Shared Vision Planning


Fairweather Demo - Step 2 - Planning Objectives


We will build upon our original set of planning problems and objectives. In this exercise, you are to use the topics and approaches that we have been discussing to expand upon our initial efforts to develop clear, accurate, and appropriate problem descriptions, planning objectives, and constraints.

Problem Approach

First, identify the problems and opportunities that face Fairweather. Consider all that you know about the setting. This includes knowledge of recent droughts, pending negotiations on fish flow requirements, and their desire to develop a politically acceptable plan that will include a wider and more knowledgeable audience.

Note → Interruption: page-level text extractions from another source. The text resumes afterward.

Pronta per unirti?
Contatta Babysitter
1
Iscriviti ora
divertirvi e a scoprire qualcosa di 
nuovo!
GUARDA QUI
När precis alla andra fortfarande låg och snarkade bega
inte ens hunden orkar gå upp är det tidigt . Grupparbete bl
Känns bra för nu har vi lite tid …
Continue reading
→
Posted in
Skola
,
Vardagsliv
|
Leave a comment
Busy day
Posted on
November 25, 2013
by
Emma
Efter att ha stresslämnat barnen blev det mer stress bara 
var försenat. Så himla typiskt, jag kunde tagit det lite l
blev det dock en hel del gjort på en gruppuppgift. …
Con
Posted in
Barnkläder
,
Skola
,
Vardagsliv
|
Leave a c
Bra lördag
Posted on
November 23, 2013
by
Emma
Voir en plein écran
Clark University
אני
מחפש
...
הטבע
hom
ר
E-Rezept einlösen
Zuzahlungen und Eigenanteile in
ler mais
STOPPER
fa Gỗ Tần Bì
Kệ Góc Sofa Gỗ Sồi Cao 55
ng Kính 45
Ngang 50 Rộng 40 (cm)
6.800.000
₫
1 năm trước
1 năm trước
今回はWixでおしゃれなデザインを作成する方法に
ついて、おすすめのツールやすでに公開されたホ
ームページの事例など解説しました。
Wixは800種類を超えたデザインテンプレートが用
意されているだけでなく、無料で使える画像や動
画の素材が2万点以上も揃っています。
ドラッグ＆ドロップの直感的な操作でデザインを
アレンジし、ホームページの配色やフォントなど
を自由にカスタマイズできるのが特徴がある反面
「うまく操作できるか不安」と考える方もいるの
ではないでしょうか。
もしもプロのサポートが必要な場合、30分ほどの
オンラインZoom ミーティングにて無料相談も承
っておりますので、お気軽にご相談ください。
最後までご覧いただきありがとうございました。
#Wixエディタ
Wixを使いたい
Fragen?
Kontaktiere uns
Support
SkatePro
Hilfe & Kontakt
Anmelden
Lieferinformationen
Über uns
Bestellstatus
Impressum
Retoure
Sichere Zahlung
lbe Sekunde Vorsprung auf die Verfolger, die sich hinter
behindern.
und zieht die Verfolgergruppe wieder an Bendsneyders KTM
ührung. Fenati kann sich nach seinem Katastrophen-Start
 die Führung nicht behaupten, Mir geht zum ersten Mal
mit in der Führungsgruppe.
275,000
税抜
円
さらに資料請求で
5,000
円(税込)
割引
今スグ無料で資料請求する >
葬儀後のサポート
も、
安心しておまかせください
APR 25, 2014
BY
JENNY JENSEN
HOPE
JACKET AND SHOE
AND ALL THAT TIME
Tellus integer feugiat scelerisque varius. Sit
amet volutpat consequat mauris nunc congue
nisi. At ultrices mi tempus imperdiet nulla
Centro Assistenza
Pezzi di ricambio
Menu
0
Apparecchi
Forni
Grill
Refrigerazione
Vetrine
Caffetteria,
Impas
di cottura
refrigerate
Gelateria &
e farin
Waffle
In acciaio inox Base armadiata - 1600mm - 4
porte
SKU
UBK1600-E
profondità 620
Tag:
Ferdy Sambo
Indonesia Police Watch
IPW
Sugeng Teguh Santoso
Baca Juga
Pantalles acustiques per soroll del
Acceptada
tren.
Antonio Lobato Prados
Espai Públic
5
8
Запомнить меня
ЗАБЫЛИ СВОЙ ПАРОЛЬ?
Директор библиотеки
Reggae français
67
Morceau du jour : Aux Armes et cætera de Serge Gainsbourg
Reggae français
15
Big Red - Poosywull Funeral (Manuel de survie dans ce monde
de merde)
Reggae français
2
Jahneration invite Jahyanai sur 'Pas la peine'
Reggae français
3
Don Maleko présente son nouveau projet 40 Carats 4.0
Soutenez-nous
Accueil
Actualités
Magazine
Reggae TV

You can assume that the purveyors that receive water from Fairweather are dissatisfied with the reliability with which they are receiving water from the city and are considering other sources of water. You can also assume the "safe yield" of the system has come under question because of the two recent droughts.

Next, formulate planning objectives to address the challenges faced by Fairweather and identify whose interests are represented by each objective. The planning objectives should clearly state what is to be accomplished, where the impacts will be felt, and when or how often the objective will be achieved. You should NOT, under any circumstances, state HOW the objective will be achieved. These planning objectives should be considerably more clear and refined than your earlier attempts.  Finally, identify any constraints associated with the opportunities and the objectives. Note the "level of flexibility" associated with each. Distinguish between physical constraints, management constraints, and political constraints. Note constraints that come to mind that may be more perceived constraints than real. If real, discuss the prospects of and approaches to change or eliminate the constraints. If perceived, suggest how these limiting perceptions could be eliminated.